Vincent van Gogh wrote two portraits of the four Trabuk – a portrait of Charles-Elzear Trabuk and his wife Jehan Lafuey Trabuk. These paintings are remarkable both in terms of performance and in terms of their history. About the portrait of Mr. Trabuk, resident of the St. Paul Hospital, Van Gogh wrote this: Yesterday I started a portrait of the chief resident. Maybe I’ll write his wife, too, because he’s married and lives in a house a stone’s throw from the hospital. Very interesting person. Legros, if you remember, has a small engraving with the image of a Spanish nobleman, and so thanks to her you can get an idea of the type. This man went through a lot: he worked in the Marseilles Hospital during two epidemics of cholera. He saw an incredible amount of suffering and death, and his face expresses a kind of calm contemplation.
It is impossible to forget about Guizot’s face at the same time – there is something from him, but somewhat different. He is a man of the people, and not so convoluted. In any case, you will see this face if the portrait is successful, and I will make a copy. Saint-Rémy, 5 or 6 September 1889. Vincent liked the company of Mr. Trabuk. In fact, the biographer of the painter David Svitman suggests that “Trabuk, replacing the father and man close to the people, replaced the postman Ruhlen, who, in turn, replaced Tanga’s father.” But, despite Van Gogh’s sympathy for Mr. Trabuk, his wife, in a letter to Theo, Vincent responds with much less warmth – more likely even rudely: I finished the portrait of the resident, and made a copy for you. Surprisingly, the copy is noticeably different from the one I wrote at first, the look was unclear and clouded,
I gave the portrait to Major, and if his wife does not refuse to pose, I will write her. A faded and already unattractive woman is an unhappy, withdrawn and meaningless creature. It is so small that I would paint with a great desire a patch of dusty grass. Sometimes we talked when I wrote olives near their modest house and she said that she could not believe that I was sick – in fact, you would have said the same thing if you saw now how I work. The brain is so clear, and the hand is so hard that I made a copy of Delacroix’s “Pieta” without taking a single measure. Saint-Rémy, 7 or 8 September 1889. Both of the works were really wonderful, and Theo, in his own words, considered Mr. Trabuk’s portrait “extremely successful.” Ronald Pickwans, exploring the life and work of Van Gogh,
First, the figure was copied, then the background is shaded with a light addition of pink and turquoise. The figure is outlined with strokes. Referring to the portrait, Van Gogh did not mention the color. The palette is restrained and inexpressive, and seems subordinate to that deliberate linearity in the coat, face and neck, more free in the drawing of the background. The history of canvases is also interesting. First of all, none of the pictures is an original. Writing both portraits, Van Gogh gave their spouses Trabuk. And although the originals, unfortunately, were lost, Vincent once wrote for Theo copies from each of the portraits. They are exactly what they are today. The history of Mrs. Trabuk’s portrait is especially interesting in that the picture, which was considered “lost” for several decades, reappeared in the mid-nineties of this century. The picture was bought by Otto Krebs – until then it belonged to the Trannhauser Art Gallery, which in Berlin – and kept it in a safe in its own house in the vicinity of Weimar. So the canvas survived the Second World War.

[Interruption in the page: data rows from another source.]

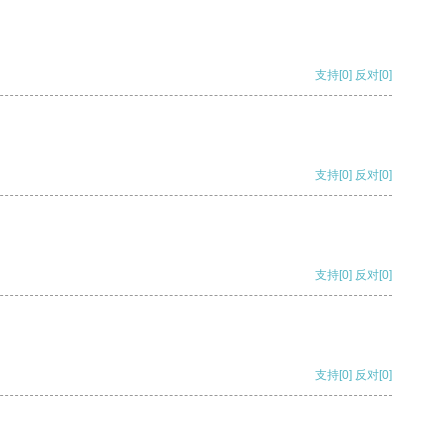
支持
[0]
反对
[0]
支持
[0]
反对
[0]
支持
[0]
反对
[0]
支持
[0]
反对
[0]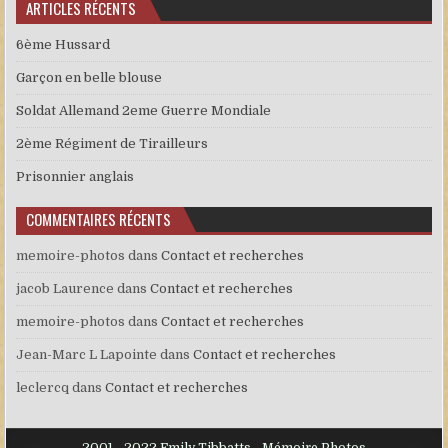
ARTICLES RÉCENTS
6ème Hussard
Garçon en belle blouse
Soldat Allemand 2eme Guerre Mondiale
2ème Régiment de Tirailleurs
Prisonnier anglais
COMMENTAIRES RÉCENTS
memoire-photos
dans
Contact et recherches
jacob Laurence
dans
Contact et recherches
memoire-photos
dans
Contact et recherches
Jean-Marc L Lapointe
dans
Contact et recherches
leclercq
dans
Contact et recherches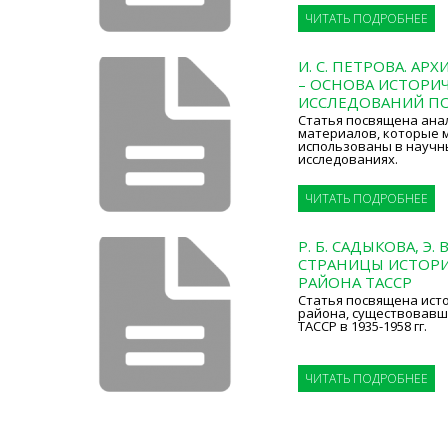
ЧИТАТЬ ПОДРОБНЕЕ
И. С. ПЕТРОВА. А
– ОСНОВА ИСТОРИ
ИССЛЕДОВАНИЙ П
Статья посвящена ана
материалов, которые 
использованы в научн
исследованиях.
ЧИТАТЬ ПОДРОБНЕЕ
Р. Б. САДЫКОВА, Э.
СТРАНИЦЫ ИСТОР
РАЙОНА ТАССР
Статья посвящена ист
района, существовавш
ТАССР в 1935-1958 гг.
ЧИТАТЬ ПОДРОБНЕЕ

Then it was inherited by the Krebs Foundation. Around 1947, a Russian officer entered the house of Krebs, who opened a safe and, finding a picture there, sent it to Leningrad. Until the 90s of the twentieth century, the Portrait of Madame Trabuk was kept in a special secret storage of the Hermitage. Obviously, even the director of the Hermitage at that time did not know about the existence of the repository and its contents. Biographical information. Charles-Elsear Trabuk was born on March 28, 1830 in the town of Manoscu, in Basset-Alpe. He died on September 25, 1896 in Saint-Rémy, six years after the death of Van Gogh. His wife, Jehan Lafui Trabuk, died in 1903.